Work instruction:
Starting with the line that has "pinky tip: (291, 399)" in the records below and ending with the line that has "thumb ip: (118, 161)", output those lines exactly and nothing more; omit the pictures.

Extracted entries:
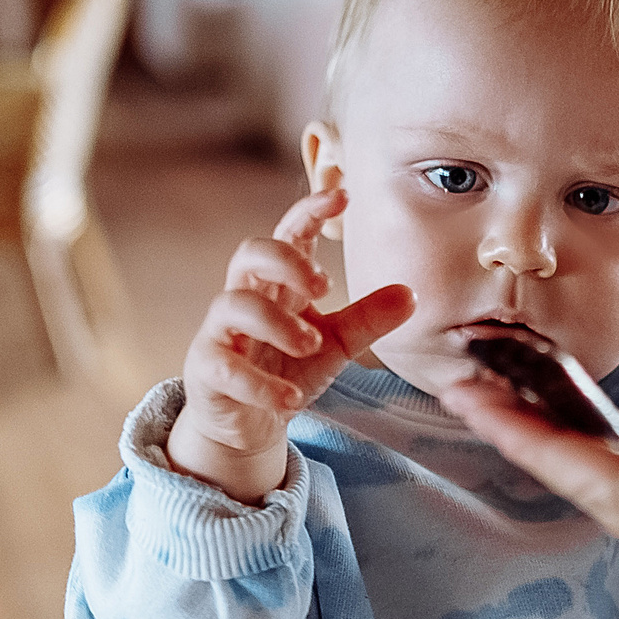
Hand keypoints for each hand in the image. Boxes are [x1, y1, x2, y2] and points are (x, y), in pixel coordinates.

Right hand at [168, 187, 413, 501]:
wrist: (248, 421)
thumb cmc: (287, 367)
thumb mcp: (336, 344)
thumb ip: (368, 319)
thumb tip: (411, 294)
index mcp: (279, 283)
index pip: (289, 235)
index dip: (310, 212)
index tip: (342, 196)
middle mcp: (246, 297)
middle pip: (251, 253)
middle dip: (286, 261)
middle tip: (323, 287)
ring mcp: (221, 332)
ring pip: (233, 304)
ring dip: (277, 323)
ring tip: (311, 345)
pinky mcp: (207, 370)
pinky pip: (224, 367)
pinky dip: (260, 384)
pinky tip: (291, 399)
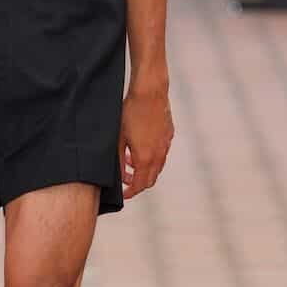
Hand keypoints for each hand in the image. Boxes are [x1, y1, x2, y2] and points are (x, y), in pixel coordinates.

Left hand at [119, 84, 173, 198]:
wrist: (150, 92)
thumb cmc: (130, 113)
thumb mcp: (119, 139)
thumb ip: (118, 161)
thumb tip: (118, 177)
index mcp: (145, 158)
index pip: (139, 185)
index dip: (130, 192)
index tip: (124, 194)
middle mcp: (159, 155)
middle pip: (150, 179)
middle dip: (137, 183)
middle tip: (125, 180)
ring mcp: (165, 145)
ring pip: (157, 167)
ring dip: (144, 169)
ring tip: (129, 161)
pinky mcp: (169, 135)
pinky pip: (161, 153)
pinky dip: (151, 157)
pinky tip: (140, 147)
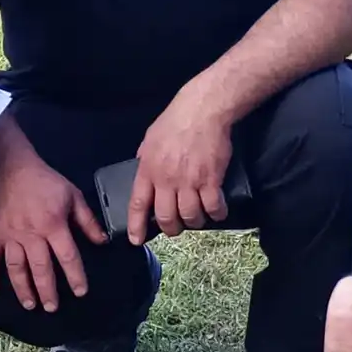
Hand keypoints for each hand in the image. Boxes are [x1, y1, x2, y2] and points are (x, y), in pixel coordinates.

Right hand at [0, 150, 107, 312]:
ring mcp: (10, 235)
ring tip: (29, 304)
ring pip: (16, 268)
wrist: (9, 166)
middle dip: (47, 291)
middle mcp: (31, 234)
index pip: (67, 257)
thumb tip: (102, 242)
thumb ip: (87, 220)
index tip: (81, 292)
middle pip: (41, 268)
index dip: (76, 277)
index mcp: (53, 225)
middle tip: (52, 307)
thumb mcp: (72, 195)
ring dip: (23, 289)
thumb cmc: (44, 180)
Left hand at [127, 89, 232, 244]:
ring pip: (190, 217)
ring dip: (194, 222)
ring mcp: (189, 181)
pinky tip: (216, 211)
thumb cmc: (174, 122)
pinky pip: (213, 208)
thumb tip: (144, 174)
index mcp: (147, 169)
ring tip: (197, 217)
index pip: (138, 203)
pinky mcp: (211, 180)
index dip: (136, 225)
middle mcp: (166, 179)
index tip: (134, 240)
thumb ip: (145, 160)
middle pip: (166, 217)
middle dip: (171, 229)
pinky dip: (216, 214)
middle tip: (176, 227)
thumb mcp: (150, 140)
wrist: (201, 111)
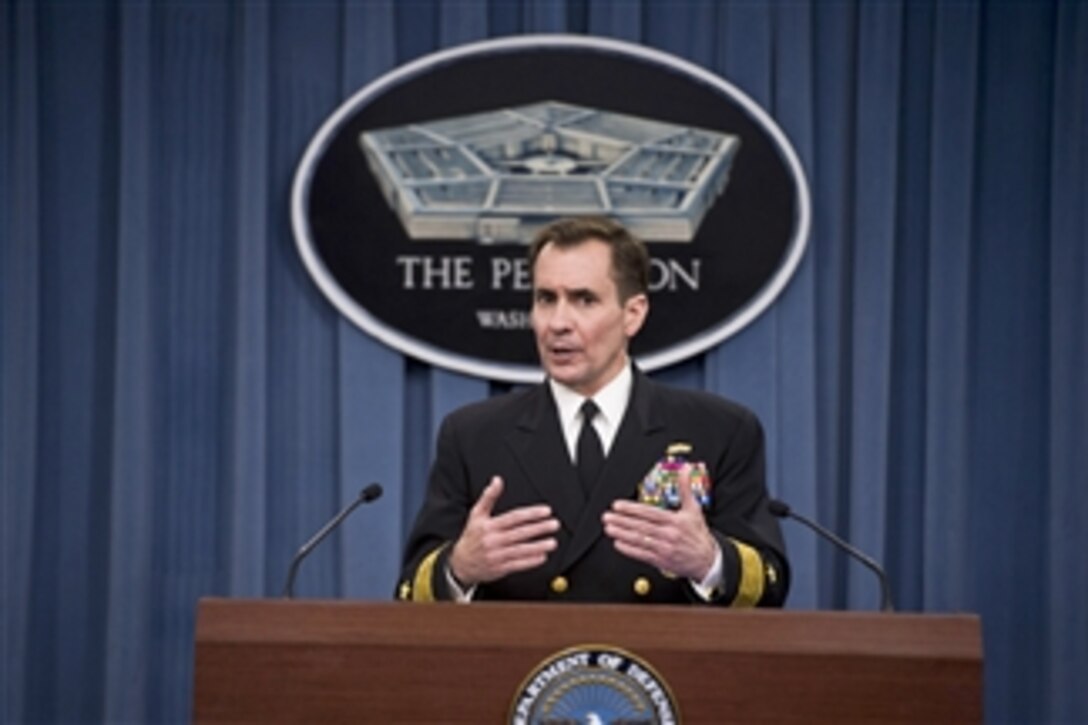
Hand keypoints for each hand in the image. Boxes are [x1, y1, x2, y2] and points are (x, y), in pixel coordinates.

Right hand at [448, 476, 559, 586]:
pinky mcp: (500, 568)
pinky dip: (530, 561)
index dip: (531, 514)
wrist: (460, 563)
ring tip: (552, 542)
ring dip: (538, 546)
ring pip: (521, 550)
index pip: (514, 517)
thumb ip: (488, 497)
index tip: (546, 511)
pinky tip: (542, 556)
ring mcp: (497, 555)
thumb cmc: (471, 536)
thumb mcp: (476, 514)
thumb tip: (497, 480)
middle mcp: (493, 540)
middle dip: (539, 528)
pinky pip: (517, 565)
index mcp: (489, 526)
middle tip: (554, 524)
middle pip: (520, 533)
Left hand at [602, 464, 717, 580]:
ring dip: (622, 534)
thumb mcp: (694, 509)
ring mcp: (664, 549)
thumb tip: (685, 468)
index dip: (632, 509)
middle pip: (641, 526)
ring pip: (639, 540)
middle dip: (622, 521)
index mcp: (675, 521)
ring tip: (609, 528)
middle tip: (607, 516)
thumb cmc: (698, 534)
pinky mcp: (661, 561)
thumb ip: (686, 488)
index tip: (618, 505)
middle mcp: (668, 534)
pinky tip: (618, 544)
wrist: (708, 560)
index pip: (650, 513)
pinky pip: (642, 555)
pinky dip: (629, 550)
==
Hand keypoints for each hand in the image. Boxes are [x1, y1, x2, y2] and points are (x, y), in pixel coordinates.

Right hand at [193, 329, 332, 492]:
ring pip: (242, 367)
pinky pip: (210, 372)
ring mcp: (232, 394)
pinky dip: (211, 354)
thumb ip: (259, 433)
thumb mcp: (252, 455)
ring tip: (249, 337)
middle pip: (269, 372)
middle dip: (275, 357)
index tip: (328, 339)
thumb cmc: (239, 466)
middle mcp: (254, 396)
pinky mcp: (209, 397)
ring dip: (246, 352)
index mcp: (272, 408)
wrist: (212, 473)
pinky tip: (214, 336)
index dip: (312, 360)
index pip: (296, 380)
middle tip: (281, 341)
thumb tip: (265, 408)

Output of the exercise:
pinky tip: (291, 399)
Hand keypoints for each hand in the image. Boxes are [x1, y1, x2, y2] and points are (x, y), in pixel coordinates.

Left hand at [119, 84, 173, 198]:
wrist: (150, 92)
thumb cmc: (130, 113)
thumb mcp: (119, 139)
thumb ip: (118, 161)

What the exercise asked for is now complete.